▶ WHAT IS BEING ASKED
Return the run of lines below that opens with the line containing "coffee cup: none [347,471,403,549]" and closes with the line containing "framed print: present", keeping each one exact.

Object presence transitions:

+++

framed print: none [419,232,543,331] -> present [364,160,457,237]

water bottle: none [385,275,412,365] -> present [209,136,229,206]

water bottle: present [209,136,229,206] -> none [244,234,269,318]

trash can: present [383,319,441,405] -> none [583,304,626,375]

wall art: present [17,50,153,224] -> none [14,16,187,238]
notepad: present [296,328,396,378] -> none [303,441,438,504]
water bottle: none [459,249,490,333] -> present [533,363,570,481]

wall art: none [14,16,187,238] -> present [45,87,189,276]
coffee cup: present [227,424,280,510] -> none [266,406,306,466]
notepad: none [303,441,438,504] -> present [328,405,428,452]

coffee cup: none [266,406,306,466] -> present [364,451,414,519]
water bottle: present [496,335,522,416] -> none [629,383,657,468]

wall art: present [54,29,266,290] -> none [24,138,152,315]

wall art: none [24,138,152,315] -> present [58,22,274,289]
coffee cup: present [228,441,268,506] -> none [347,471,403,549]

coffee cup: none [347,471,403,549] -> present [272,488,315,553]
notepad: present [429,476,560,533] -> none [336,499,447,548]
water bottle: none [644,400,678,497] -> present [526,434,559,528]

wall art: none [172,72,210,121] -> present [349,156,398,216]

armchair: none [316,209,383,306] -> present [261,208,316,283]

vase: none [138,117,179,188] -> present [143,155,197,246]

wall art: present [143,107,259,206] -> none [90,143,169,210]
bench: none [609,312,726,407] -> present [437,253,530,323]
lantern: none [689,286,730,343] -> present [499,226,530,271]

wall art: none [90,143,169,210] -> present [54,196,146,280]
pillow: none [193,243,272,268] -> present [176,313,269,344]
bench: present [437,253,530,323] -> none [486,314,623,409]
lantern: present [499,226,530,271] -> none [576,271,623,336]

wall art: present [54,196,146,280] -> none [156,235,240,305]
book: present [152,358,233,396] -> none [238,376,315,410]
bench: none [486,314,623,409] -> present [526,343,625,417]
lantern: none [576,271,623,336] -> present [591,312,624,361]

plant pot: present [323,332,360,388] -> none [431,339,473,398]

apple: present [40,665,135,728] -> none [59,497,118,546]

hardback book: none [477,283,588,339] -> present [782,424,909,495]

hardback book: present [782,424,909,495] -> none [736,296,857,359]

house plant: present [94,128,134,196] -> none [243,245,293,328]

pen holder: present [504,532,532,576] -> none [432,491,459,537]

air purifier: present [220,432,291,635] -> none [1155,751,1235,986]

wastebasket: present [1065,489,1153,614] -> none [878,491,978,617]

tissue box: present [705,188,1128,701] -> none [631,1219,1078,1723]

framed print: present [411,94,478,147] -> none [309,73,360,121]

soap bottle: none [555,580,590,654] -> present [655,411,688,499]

+++

▶ WRITTEN RESPONSE
coffee cup: none [347,471,403,549] -> present [272,488,315,553]
notepad: present [429,476,560,533] -> none [336,499,447,548]
water bottle: none [644,400,678,497] -> present [526,434,559,528]

wall art: none [172,72,210,121] -> present [349,156,398,216]

armchair: none [316,209,383,306] -> present [261,208,316,283]

vase: none [138,117,179,188] -> present [143,155,197,246]

wall art: present [143,107,259,206] -> none [90,143,169,210]
bench: none [609,312,726,407] -> present [437,253,530,323]
lantern: none [689,286,730,343] -> present [499,226,530,271]

wall art: none [90,143,169,210] -> present [54,196,146,280]
pillow: none [193,243,272,268] -> present [176,313,269,344]
bench: present [437,253,530,323] -> none [486,314,623,409]
lantern: present [499,226,530,271] -> none [576,271,623,336]

wall art: present [54,196,146,280] -> none [156,235,240,305]
book: present [152,358,233,396] -> none [238,376,315,410]
bench: none [486,314,623,409] -> present [526,343,625,417]
lantern: none [576,271,623,336] -> present [591,312,624,361]

plant pot: present [323,332,360,388] -> none [431,339,473,398]

apple: present [40,665,135,728] -> none [59,497,118,546]

hardback book: none [477,283,588,339] -> present [782,424,909,495]

hardback book: present [782,424,909,495] -> none [736,296,857,359]

house plant: present [94,128,134,196] -> none [243,245,293,328]

pen holder: present [504,532,532,576] -> none [432,491,459,537]

air purifier: present [220,432,291,635] -> none [1155,751,1235,986]

wastebasket: present [1065,489,1153,614] -> none [878,491,978,617]

tissue box: present [705,188,1128,701] -> none [631,1219,1078,1723]

framed print: present [411,94,478,147] -> none [309,73,360,121]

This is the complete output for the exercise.